┌─ Текст для разбора

Елена Фанайлова: Давайте скажем еще, что Александр Ройтбурд жил какое-то время в Америке. И мы знаем его как огромного критика системы реставрации нынешних памятников, того, что происходит с архитектурой в Одессе и в Киеве. И вообще, он флагман прогресса: за все европейское интересное против советского консервативного, грубо говоря.

Марат Гельман: Можно разбираться, конечно, в нюансах взгляда Ройтбурда на те или иные проблемы, но основное – это масштаб. Пришел человек другого масштаба, он личность, у него другие возможности в коммуникациях, и для города и для музея – это большое счастье! Даже если он ничего не будет делать, уже его представительство этого музея уже огромный плюс.

Елена Фанайлова: Марат, в свете вашей теории о том, что территории становятся ресурсом сейчас, что они становятся важнейшим партнером художника, разговор об Одессе крайне интересен. Как вообще разговор о любом регионе – об Украине, о Черногории, о каком угодно. Если у художника в ХХ веке главными партнерам были государство и меценаты, то есть деньги или власть, и они требовали, соответственно, что-то от него, то теперь ситуация меняется.

Марат Гельман: Да, действительно, здесь важно зафиксировать, что для художника эти связи, этот выбор был вынужденным, и связь эта была без особой радости.

Елена Фанайлова: Мне кажется, эта связь начинается с Возрождения, когда художник уже не безымянный ремесленник, а у него появляется имя?

Марат Гельман: Первый раз художник начал подписывать свои работы в VIII веке. Современный художник, когда он взаимодействует с властью, и власть говорит: "Будь лояльным, прославляй нас, не ходи на митинги оппозиции" – это вовсе не то, чего бы он хотел. Он воспринимает это не как условия партнерства, а как ограничения. Или бизнес говорит: "Сделай нам богато, красиво", - он как бы предъявляет уже эстетические какие-то пристрастия, которые не всегда совпадают со взглядом художника.

Елена Фанайлова: Чувствительный художник всегда идет за временем, а не за заказом.

└─
┌─ Блок данных

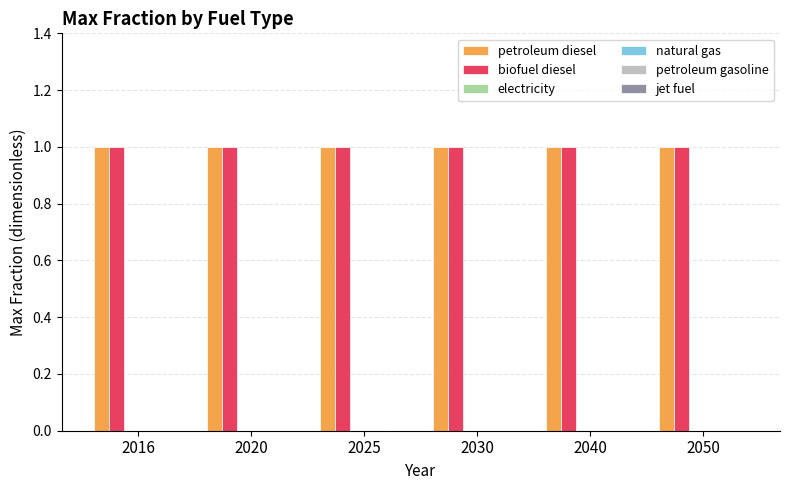

List the labels in order of petroleum diesel value, smallest first.

2016, 2020, 2025, 2030, 2040, 2050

└─

Вопросы по тексту:
1. Ответьте на вопросы по интервью о художниках и их партнерах:
(а) В какой стране, по словам Фанайловой, какое-то время жил Александр Ройтбурд?
(б) Кто, по словам Фанайловой, был главными партнерами художника в ХХ веке?
(в) В каком веке, по словам Гельмана, художник впервые начал подписывать свои работы?
2. Перепишите, пожалуйста, отрывок из интервью о художниках и их партнерах, начиная со слов «Марат Гельман: Первый» и продолжая до слов «не за заказом.» включительно, заменив «бизнес» на «заказчик».
3. Продолжите интервью о художниках и их партнерах после его последней реплики.

Ответы по порядку:
1.
(а) В Америке.
(б) Государство и меценаты.
(в) В VIII веке.

2.
Марат Гельман: Первый раз художник начал подписывать свои работы в VIII веке. Современный художник, когда он взаимодействует с властью, и власть говорит: "Будь лояльным, прославляй нас, не ходи на митинги оппозиции" – это вовсе не то, чего бы он хотел. Он воспринимает это не как условия партнерства, а как ограничения. Или заказчик говорит: "Сделай нам богато, красиво", - он как бы предъявляет уже эстетические какие-то пристрастия, которые не всегда совпадают со взглядом художника.

Елена Фанайлова: Чувствительный художник всегда идет за временем, а не за заказом.

3.
Марат Гельман: И самое неприятное, что и власть и бизнес считают себя старшим партнером. Но в ХХI веке вдруг появляется новый, третий партнер – это территория. Если мы смотрим, какую трансформацию прошел город: две тысячи лет назад это было безопасное место, крепостные стены защищали его. Тысяча лет – это рыночная площадь, куда ты пришел менять то, что ты сделал, на то, что тебе нужно. Четыреста лет назад это место где можно найти работу, заработок, пришел и нанялся на завод. А сегодня город – это такой бизнес по обслуживанию свободного времени. Вот чего хочет мэр города? Он говорит: сделайте такое событие, чтобы наш город прогремел на весь мир, к нам потекли туристы, инвесторы. А художник говорит: я бы тоже хотел сделать такое событие, чтобы оно прогремело на весь мир. Или мэр говорит: сделайте нам такой музей, такой театр, чтобы наши жители вместо пьянства и наркотиков стояли бы в очередях в ваш музей, забивали залы. А художник говорит: я тоже хочу быть востребованным, я хочу, чтобы музей всегда был полон людьми, чтобы в театре продавались все билеты. То есть у них совпадают интересы. Более того, если ты приходишь в центр города, чаще всего там справа – музей, слева – театр, впереди – парк. То есть лицо города и инфраструктура культуры – это одно и то же. Город выстраивает себе культурную стратегию: Одесса, Львов, Киев, Харьков, Днепропетровск, Черновцы. Дальше регион содействует этому, а страна создает условия – законодательную базу. Например, сегодня у всех постсоветских стран есть проблема – пустить в культуру частного человека. Есть законы о частно-государственном партнерстве, законы о меценатстве, налоговые, то есть целый корпус законов, без которых наша культура остается советской, как отрасль. То есть эту модернизацию надо произвести на уровне страны. А вот какие-то культурные стратегии надо разрабатывать на уровне города.

Елена Фанайлова: Александр, а что вы собираетесь вообще в Одессе творить, из-за чего все встали на уши?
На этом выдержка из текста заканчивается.